(569fm) Use of Mass Transport Limitations for Selective Depolymerization of Thermoplastic Polyurethane

Polyurethane is the 6^th most used synthetic polymer with an annual global production of 26 MMT in 2022. Thermoplastic polyurethane (TPU), a class of polyurethanes that can be melted and reshaped, are segmented structures composed of hard and soft segments. The hard segments (HS) consist of diisocyanates and chain extenders (e.g. short-chain diols) which form highly stable crystalline structures, while the soft segments (SS) are amorphous structures comprised of a polyol. While chemical depolymerization of TPU for circular re-use is highly attractive, only recovery of the polyol has been demonstrated in the literature; depolymerization of TPU with recovery of all constituent components for truly circular reuse has been elusive to-date.
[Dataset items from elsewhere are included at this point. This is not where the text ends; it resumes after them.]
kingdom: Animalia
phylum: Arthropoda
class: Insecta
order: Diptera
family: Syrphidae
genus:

We are proposing the targeted depolymerization of TPU at the linkage between HS and SS in order to separate and recover both hard and soft segments based on their different physical properties for repolymerization in a subsequent processing step. This poses a chemical selectivity challenge as the bonds between the chain extender and isocyanate within the HS, and the bond between the polyol and isocyanate at the HS-SS linkage are chemically identical. We therefore explored a novel approach which utilizes – usually undesired - mass transport limitations that arise due to the crystallinity of the HS to induce selectivity in the depolymerization reaction. We synthesized model SS, HS, and TPU and performed a thorough solvent screening to identify a solvent that can further enhance selective depolymerization by selectively penetrating the SS. Using this solvent, depolymerization experiments were conducted using an iron acetylacetonate catalyst and benzyl alcohol as capping agent and monitored via H-NMR and GPC. Our results indicate successful depolymerization of SS and TPU, while no reaction was observed for the HS, supporting the basic hypothesis of the approach.